J'attrape le bouquet de roses blanches livré hier. Après d'interminables heures dans les transports, je me retrouve finalement là, devant sa tombe. Il est 12h et le gardien m'a ouvert spécialement.
Je ne tarde pas, pose le bouquet et m'agenouille un instant. Une larme roule le long de la joue.
« Salut ma douce, j'espère que tout va bien pour toi, tu nous manques »
Ma voix se brise. J'ai l'impression qu'elle va me répondre. Que je vais recevoir un signe d'elle. Des pensées magiques sadiques me traversent, me laissant croire qu'une âme flotte au dessus de moi et tente de communiquer. Je ferme les yeux et laisse le silence envahir cette scène douloureuse. Mes yeux s'ouvrent après quelques minutes. Ma vue est floue et je tente de sécher mes larmes. Une ombre apparait sur le marbre gris. Mon père, suivit de ma mère. Les cernes sous leurs yeux montrent qu'ils n'ont pas non plus attendu ce jour paisiblement. Je les embrasse et fond en larmes.
Une fois chez mes parents, pas un mot sur ma soeur, comme si en parler allait nous achever un peu plus encore. Ils me parlent de leur appartement à la montagne qui est en pleins travaux, des voisins qui ont déménagé et du chien qui a ruiné le canapé après être rentré en douce dans la maison un jour de pluie. Aucun ne veut montrer sa peine, comme si pleurer était honteux. Nous ne sommes pas forts dans les lamentations et la tradition familiale est régulièrement d'évincer les sujets tristes ou sensibles. La solitude est bien meilleure pour laisser éclater sa peine.
Le repas passe plus vite que je ne l'aurais pensé.
"Ton gala est bien prévu pour demain? Me demande ma mère
- oui, et devinez quoi?"
Mes parents me regardent attentivement, les yeux tristes mais tentant de ne laisser transparaître aucune émotion.
- Cette année il y a des acteurs et même des chanteurs, maman Stéphane Bern sera même là! Continuais-je
- Oh non tu me charies!! S'exclame-t-elle ? Les lèvres de ma mère s'étirent difficilement et elle place ses mains sur ses cheveux bruns"
Ma mère est professeur d'histoire et Stéphane Bern? Un Historien qui la passionne. Alors autant vous dire que le fait que je le rencontre la rend dingue.
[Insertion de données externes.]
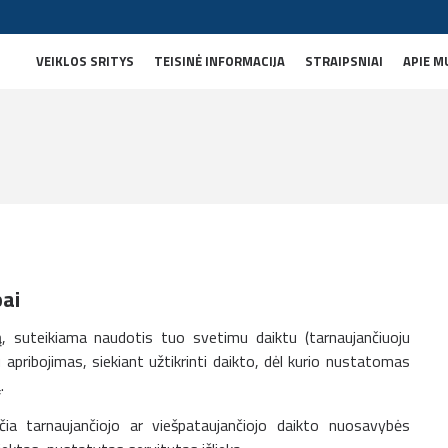
VEIKLOS SRITYS
TEISINĖ INFORMACIJA
STRAIPSNIAI
APIE M
pai
ą, suteikiama naudotis tuo svetimu daiktu (tarnaujančiuoju
 apribojimas, siekiant užtikrinti daikto, dėl kurio nustatomas
.
ičia tarnaujančiojo ar viešpataujančiojo daikto nuosavybės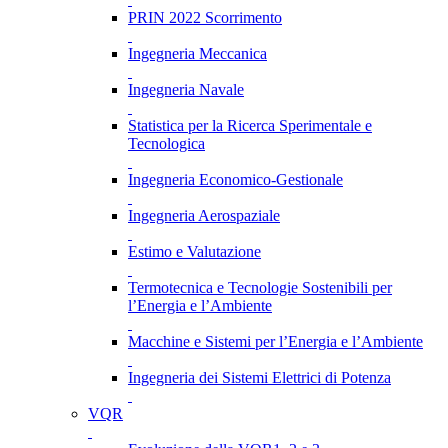
PRIN 2022 Scorrimento
Ingegneria Meccanica
Ingegneria Navale
Statistica per la Ricerca Sperimentale e
Tecnologica
Ingegneria Economico-Gestionale
Ingegneria Aerospaziale
Estimo e Valutazione
Termotecnica e Tecnologie Sostenibili per
l’Energia e l’Ambiente
Macchine e Sistemi per l’Energia e l’Ambiente
Ingegneria dei Sistemi Elettrici di Potenza
VQR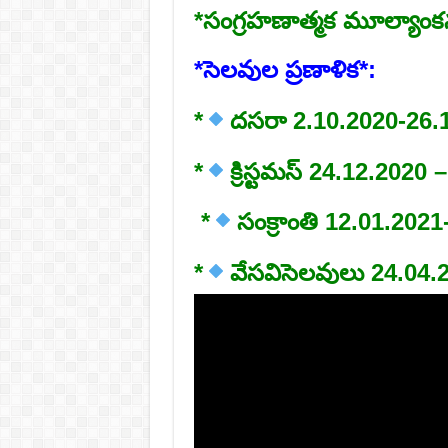
*సంగ్రహణాత్మక మూల్యాంకనం
*సెలవుల ప్రణాళిక*:
*
దసరా 2.10.2020-26.1
*
క్రిస్టమస్‌ 24.12.2020
*
సంక్రాంతి 12.01.202
*
వేసవిసెలవులు 24.04.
" je lui demanderait un autographe si tu veux !"
Elle sourit puis s'arrête. Les larmes lui montent. Je vois ses yeux vert briller.
" on est si fiers de toi ma chérie
- On savait dès le début que tu aurais un avenir brillant. Renchérit mon père"
Le reste du repas se passe tranquillement. Je quitte la belle maison de campagne de mes parents, prends mon train et voit les paysages de mon enfance s'effacer petit à petit vers la capitale.
Je prend finalement le dernier métro pour rentrer chez moi. Je branche mes écouteurs et démarre alors "scars to your beautiful". Je croise les jambes et regarde par la fenêtre. La rame est presque vide. Je sens alors les larmes monter, mon nez me pique. L'effet de la musique.. . Je tente de les retenir mais à quoi bon. Je regarde autour. Personne que je connais. Une larme chaude perle alors et vient se perdre dans mon cou. Puis une deuxième. Je ne sanglote pas mais la sensation de lâcher la tristesse que j'ai cachée toute la journée me libère. Cette journée restera un cauchemar jusqu'à la fin de mes jours.
Le métro atteint enfin mon arrêt. Je me lève, un jeune homme me laisse passer. Pour une fois que les gens ne sont pas pressés dans cette ville. J'augmente le son de mes écouteurs et marche paisiblement vers mon appartement. Je finis ma balade, attrape mes clés et pénètre dans mon immeuble. Mon seul réflexe a mon arrivée est de prendre mon téléphone et d'envoyer un message à Alexandre.
« Est-ce qu'on pourrait parler? »
**effacer**
La raison reprend le dessus.
Je ravale ma douleur. Je n'aime parler de mes soucis familiaux qu'avec lui. Mais l'humain est plein de jalousie et l'amour nous fait perdre le sens des priorités.
Finalement je fais bien d'être seule.